Der provisorische Schutzdamm, der die Umgebung auf Anordnung der Regierung vor weiterem Rotschlamm schützen soll, war MAL zufolge am Mittwoch schon zu 90 Prozent fertig. Nur wenig später schockierte Tornay damit, dass der Damm bis Ende der Woche womöglich nicht vollendet werde. Dann müsste das Werk auf immer geschlossen werden, rund 1500 Arbeitsplätze würden in der Region wegfallen.

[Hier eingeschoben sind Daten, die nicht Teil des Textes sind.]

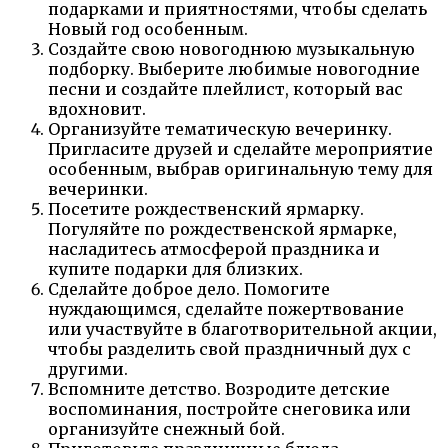
подарками и приятностями, чтобы сделать
Новый год особенным.
Создайте свою новогоднюю музыкальную
подборку. Выберите любимые новогодние
песни и создайте плейлист, который вас
вдохновит.
Организуйте тематическую вечеринку.
Пригласите друзей и сделайте мероприятие
особенным, выбрав оригинальную тему для
вечеринки.
Посетите рождественский ярмарку.
Погуляйте по рождественской ярмарке,
насладитесь атмосферой праздника и
купите подарки для близких.
Сделайте доброе дело. Помогите
нуждающимся, сделайте пожертвование
или участвуйте в благотворительной акции,
чтобы разделить свой праздничный дух с
другими.
Вспомните детство. Возродите детские
воспоминания, постройте снеговика или
организуйте снежный бой.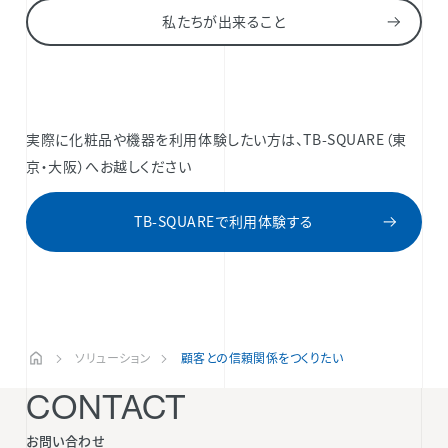
私たちが出来ること
実際に化粧品や機器を利用体験したい方は、TB-SQUARE（東
京・大阪）へお越しください
TB-SQUAREで利用体験する
ソリューション
顧客との信頼関係をつくりたい
CONTACT
お問い合わせ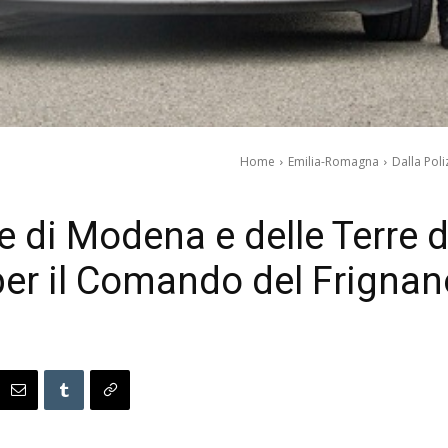
Home
Emilia-Romagna
Dalla Poli
le di Modena e delle Terre d
per il Comando del Frignan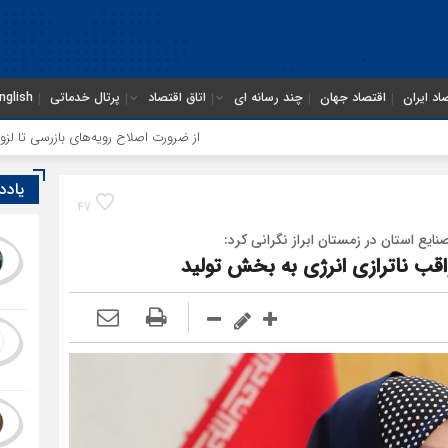
اد ایران
اقتصاد جهان
چند رسانه ای
اتاق اقتصاد
پرتال خدماتی
nglish
از ضرورت اصلاح رویه‌های بازرسی تا لزوم اصلاح حک
یادد
47
ع استان در زمستان ابراز نگرانی کرد:
 ناترازی انرژی به بخش تولید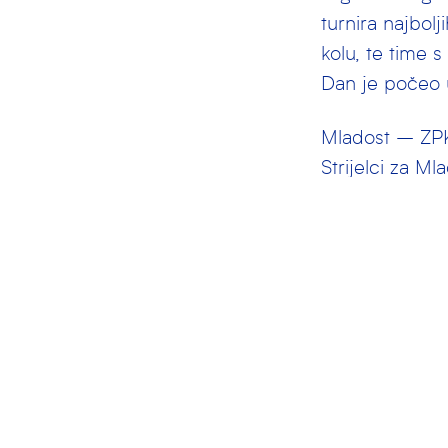
turnira najbolj
kolu, te time 
Dan je počeo u
Mladost – ZPK 
Strijelci za M
Tkalčec 1, Jura
U 3. je kolu sl
utakmica za pr
do posljednje 
četvrtina koju 
Mladost – Part
Strijelci za M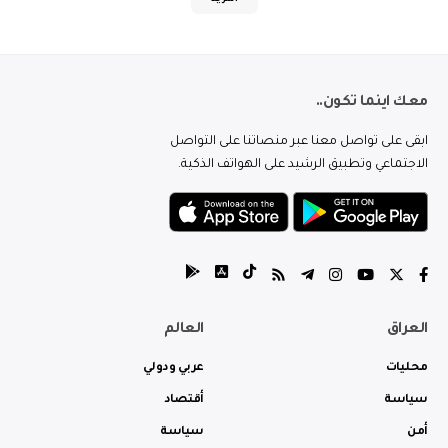
معك اينما تكون..
ابقى على تواصل معنا عبر منصاتنا على التواصل
الاجتماعي وتطبيق الرشيد على الهواتف الذكية.
العراق
العالم
محليات
عربي ودولي
سياسة
أقتصاد
أمن
سياسة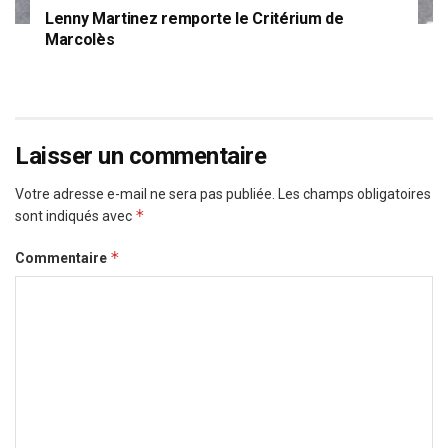
Lenny Martinez remporte le Critérium de
Marcolès
Laisser un commentaire
Votre adresse e-mail ne sera pas publiée.
Les champs obligatoires
*
sont indiqués avec
*
Commentaire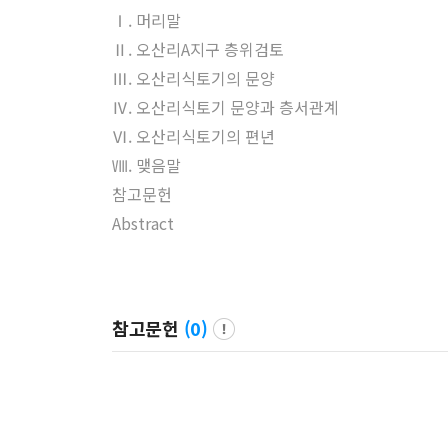
Ⅰ. 머리말
Ⅱ. 오산리A지구 층위검토
Ⅲ. 오산리식토기의 문양
Ⅳ. 오산리식토기 문양과 층서관계
Ⅵ. 오산리식토기의 편년
Ⅷ. 맺음말
참고문헌
Abstract
참고문헌
(
0
)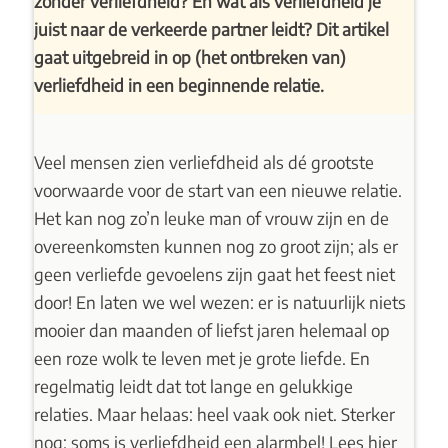
zonder verliefdheid? En wat als verliefdheid je
juist naar de verkeerde partner leidt? Dit artikel
gaat uitgebreid in op (het ontbreken van)
verliefdheid in een beginnende relatie.
Veel mensen zien verliefdheid als dé grootste
voorwaarde voor de start van een nieuwe relatie.
Het kan nog zo’n leuke man of vrouw zijn en de
overeenkomsten kunnen nog zo groot zijn; als er
geen verliefde gevoelens zijn gaat het feest niet
door! En laten we wel wezen: er is natuurlijk niets
mooier dan maanden of liefst jaren helemaal op
een roze wolk te leven met je grote liefde. En
regelmatig leidt dat tot lange en gelukkige
relaties. Maar helaas: heel vaak ook niet. Sterker
nog: soms is verliefdheid een alarmbel! Lees hier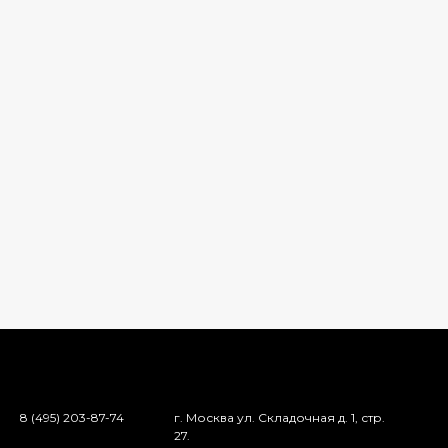
8 (495) 203-87-74
г. Москва ул. Складочная д. 1, стр.
27.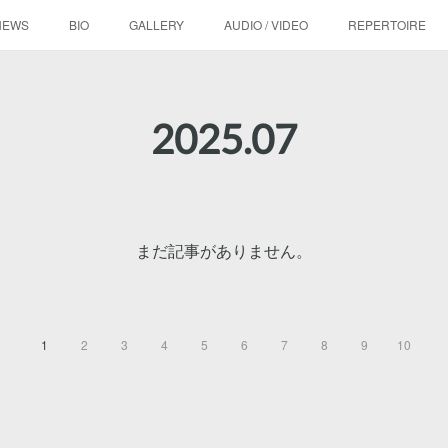
NEWS
BIO
GALLERY
AUDIO / VIDEO
REPERTOIRE
2025
.
07
まだ記事がありません。
1
2
3
4
5
6
7
8
9
10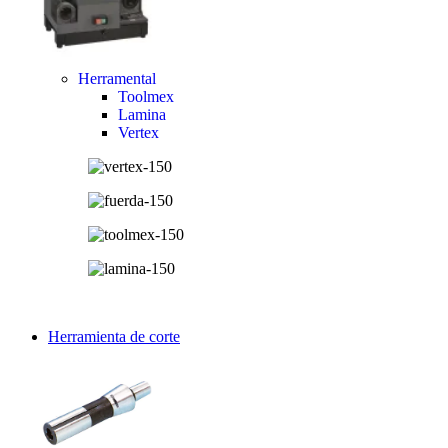
Herramental
Toolmex
Lamina
Vertex
Herramienta de corte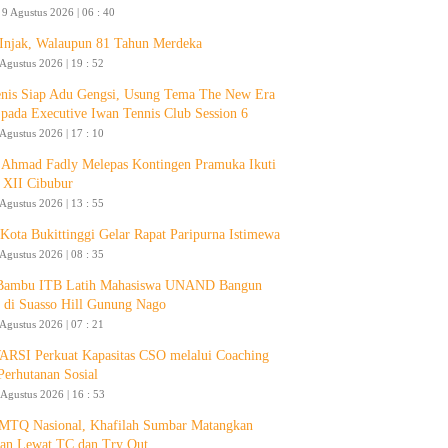
9 Agustus 2026 | 06 : 40
 Injak, Walaupun 81 Tahun Merdeka
 Agustus 2026 | 19 : 52
enis Siap Adu Gengsi, Usung Tema The New Era
 pada Executive Iwan Tennis Club Session 6
 Agustus 2026 | 17 : 10
Ahmad Fadly Melepas Kontingen Pramuka Ikuti
 XII Cibubur
 Agustus 2026 | 13 : 55
ota Bukittinggi Gelar Rapat Paripurna Istimewa
 Agustus 2026 | 08 : 35
 Bambu ITB Latih Mahasiswa UNAND Bangun
 di Suasso Hill Gunung Nago
 Agustus 2026 | 07 : 21
RSI Perkuat Kapasitas CSO melalui Coaching
Perhutanan Sosial
 Agustus 2026 | 16 : 53
 MTQ Nasional, Khafilah Sumbar Matangkan
pan Lewat TC dan Try Out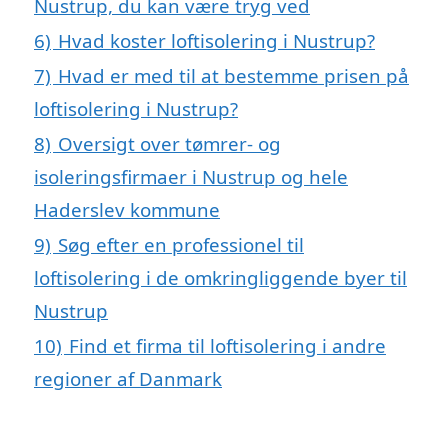
Nustrup, du kan være tryg ved
6)
Hvad koster loftisolering i Nustrup?
7)
Hvad er med til at bestemme prisen på
loftisolering i Nustrup?
8)
Oversigt over tømrer- og
isoleringsfirmaer i Nustrup og hele
Haderslev kommune
9)
Søg efter en professionel til
loftisolering i de omkringliggende byer til
Nustrup
10)
Find et firma til loftisolering i andre
regioner af Danmark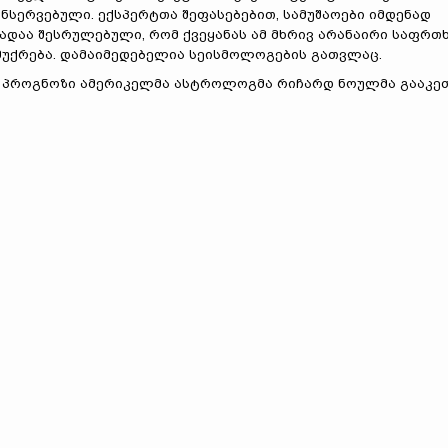
ნსერვებული. ექსპერტთა შეფასებებით, სამუშაოები იმდენად
ადაა შესრულებული, რომ ქვეყანას ამ მხრივ არანაირი საფრთ
მუქრება. დამაიმედებელია სეისმოლოგების გათვლაც.
ხებ პროგნოზი ამერიკელმა ასტროლოგმა რიჩარდ ნოულმა გააკეთ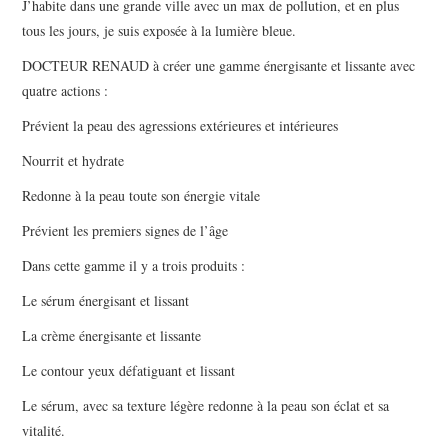
J’habite dans une grande ville avec un max de pollution, et en plus
tous les jours, je suis exposée à la lumière bleue.
DOCTEUR RENAUD à créer une gamme énergisante et lissante avec
quatre actions :
Prévient la peau des agressions extérieures et intérieures
Nourrit et hydrate
Redonne à la peau toute son énergie vitale
Prévient les premiers signes de l’âge
Dans cette gamme il y a trois produits :
Le sérum énergisant et lissant
La crème énergisante et lissante
Le contour yeux défatiguant et lissant
Le sérum, avec sa texture légère redonne à la peau son éclat et sa
vitalité.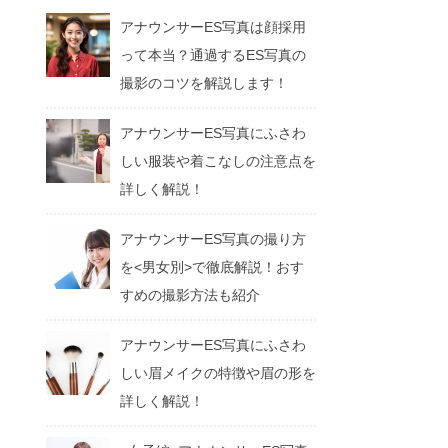
アナウンサーES写真は顔採用
って本当？通過するES写真の
撮影のコツを解説します！
アナウンサーES写真にふさわ
しい服装や着こなしの注意点を
詳しく解説！
アナウンサーES写真の撮り方
を<男女別>で徹底解説！おす
すめの撮影方法も紹介
アナウンサーES写真にふさわ
しい眉メイクの特徴や眉の形を
詳しく解説！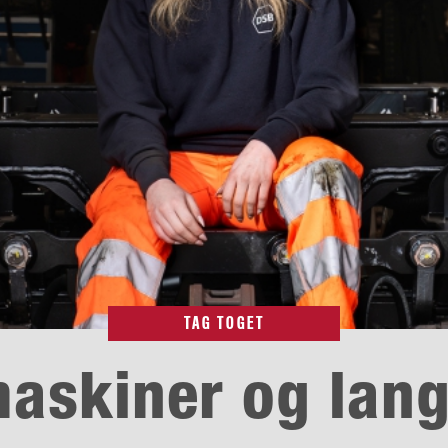
TAG TOGET
maskiner og lang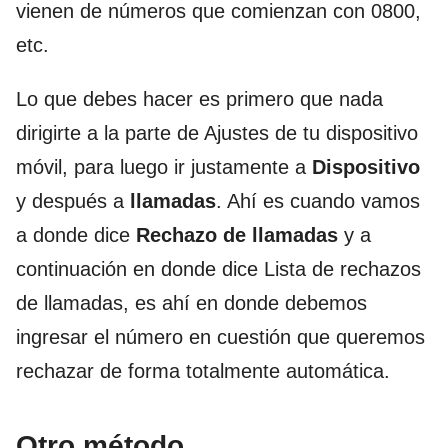
vienen de números que comienzan con 0800,
etc.
Lo que debes hacer es primero que nada
dirigirte a la parte de Ajustes de tu dispositivo
móvil, para luego ir justamente a
Dispositivo
y después a
llamadas
. Ahí es cuando vamos
a donde dice
Rechazo de llamadas
y a
continuación en donde dice Lista de rechazos
de llamadas, es ahí en donde debemos
ingresar el número en cuestión que queremos
rechazar de forma totalmente automática.
Otro método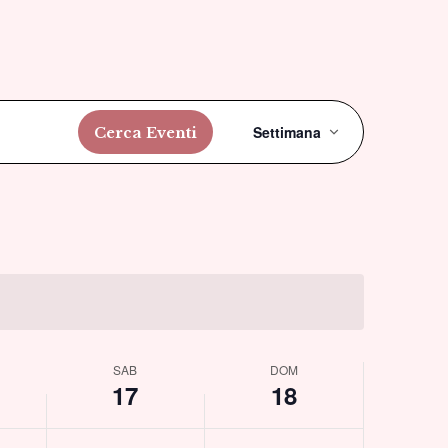
Evento
Settimana
Cerca Eventi
Viste
Navigazio
SAB
DOM
17
18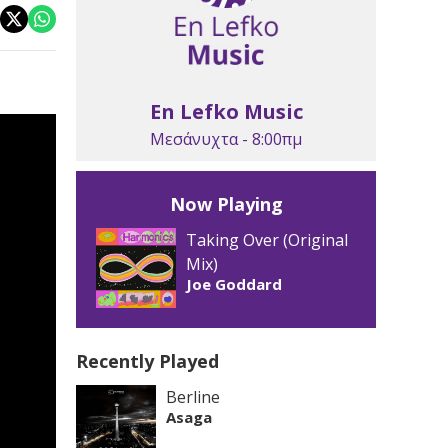
En Lefko Music
Μεσάνυχτα - 8:00πμ
Now Playing
Taking Over (Original
Mix)
Joe Goddard
Recently Played
Berline
Asaga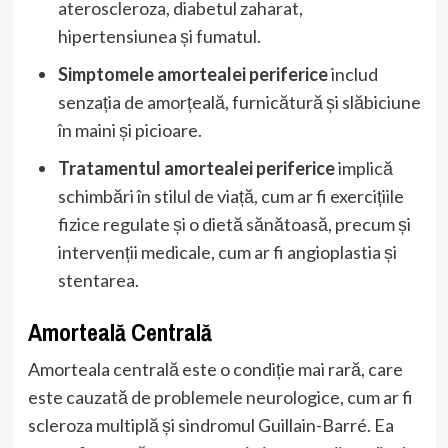
ateroscleroza, diabetul zaharat,
hipertensiunea și fumatul.
Simptomele amortealei periferice
includ
senzația de amorțeală, furnicătură și slăbiciune
în maini și picioare.
Tratamentul amortealei periferice
implică
schimbări în stilul de viață, cum ar fi exercițiile
fizice regulate și o dietă sănătoasă, precum și
intervenții medicale, cum ar fi angioplastia și
stentarea.
Amorteală Centrală
Amorteala centrală este o condiție mai rară, care
este cauzată de problemele neurologice, cum ar fi
scleroza multiplă și sindromul Guillain-Barré. Ea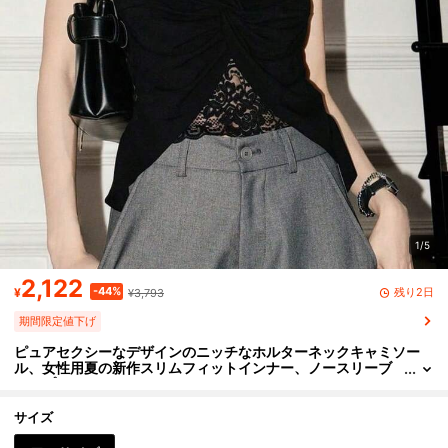
1/5
2,122
-44%
残り2日
¥
¥3,793
期間限定値下げ
ピュアセクシーなデザインのニッチなホルターネックキャミソー
ル、女性用夏の新作スリムフィットインナー、ノースリーブ
トップス
サイズ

"MAL steht weiterhin neben den Menschen", heißt es in der deutschen Fassung einer Presseaussendung des Aluminiumherstellers zu den aktuellen Ereignissen. Der Übersetzungsfehler ist sicher ungewollt. Besser lässt sich jedoch kaum ausdrücken, dass die Menschen in den unter Rotschlamm begrabenen Ortschaften Kolontar, Devecser und Somlovasarhely in einer ganz anderen Welt leben als Tolnay und sein Kumpan, die mit einem geschätzten Vermögen von umgerechnet rund 145 Millionen Euro zu den 30 reichsten Ungarn zählen. Nach Expertenschätzungen dauert es mindestens eine Generation, bis sich im Katastrophengebiet überhaupt wieder irgendeine Form von Leben entfaltet. Die Reaktionen der beiden Eigentümer: "Der Rotschlamm ist nicht gefährlich", ließ Bakonyi den Geschädigten ausrichten. "Nur baden sollten Sie darin nicht unbedingt." Eine Verhöhnung, nachdem sieben Menschen an den Folgen der Katastrophe gestorben sind.

Firmen-Chef droht

MAL hatte zunächst insgesamt rund 110.000 Euro Soforthilfe für die Opfer der Katastrophe und die Übernahme von Beerdigungskosten angekündigt. Das ist nur ein Tropfen auf den heißen Stein angesichts allein der materiellen Schäden, die auf umgerechnet mindestens 37 Millionen Euro geschätzt werden. Wegen Schadensersatzes gegen das Unternehmen vor Gericht zu ziehen, brächte für die Menschen, die gerade Hab und Gut verloren haben - wenn überhaupt - erst in Jahren etwas. Prozesse ziehen sich in Ungarn, wie in fast allen mittel- und osteuropäischen Ländern, lang hin, der Ausgang eines Verfahrens hängt dabei nur oft genug von guten Beziehungen zum Richter ab. Tolnay droht außerdem damit, MAL könne nur dann Schadensersatz zahlen, wenn das Unternehmen nicht Konkurs infolge der Zwangsstilllegung anmelden müsse. Doch dieser steht offenbar schon längst bevor. Dem Internetportal nol.hu zufolge brachen die Umsätze bei MAL im Jahre 2006 erstmals drastisch ein, seit 2007 schreibe das Unternehmen Verluste, seit 2008 habe es keine Körperschaftsteuer mehr abgeführt, deshalb sei das Werk auch nicht laufend instandgehalten worden. Darüber hinaus sei MAL nur gegen Schäden versichert, die auf dem Werksgelände entstehen, nicht aber gegen Schäden, die das Unternehmen in seiner Umgebung verursacht.

Versäumnisse

Doch auch die Politiker machen keine allzu gute Figur. Die regierungsnahe Tageszeitung Magyar Hirlap mutmaßte kurz nach Ausbruch der Katastrophe, Tolnay und Bakonyi hätten das Werk wohl nur ihrer guten Beziehungen zum sozialistischen Ex-Premier Ferenc Gyurcsany wegen betreiben können. Versäumnisse lassen sich aber auch den Umweltpolitikern des regierenden rechtskonservativen Fidesz anlasten. Die Betroffenen im Katastrophengebiet können weder nachvollziehen, dass die Regierung nicht energisch auf eine unverzügliche Schließung des Lecks drängt, noch dass die zuständige Behörde nur wenige Tage vor Ausbruch der Katastrophe bestätigte, in Ajka sei alles in Ordnung. Letzteres scheint nicht nur vor dem Hintergrund der Katastrophe höchst fragwürdig. Zudem sind die Einsatzkräfte bei den Aufräumarbeiten nur höchst unzulänglich ausgerüstetes gewesen. Greenpeace kritisiert, dass viele mit bloßen Händen arbeiten mussten.

Greenpeace-Experten haben im Rotschlamm Schwermetalle wie das wasserlösliche Arsen nachgewiesen. Der Unglücksfirma MAL zufolge enthält die ausgetretene Masse gerade keine Schwermetalle und sind ihre festen Bestandteile gerade nicht wasserlöslich. Damit stellt sich die Frage, wann und wo sich die Schwermetalle mit dem Rotschlamm vermengten und ob sie möglicherweise illegal bei MAL gelagert wurden.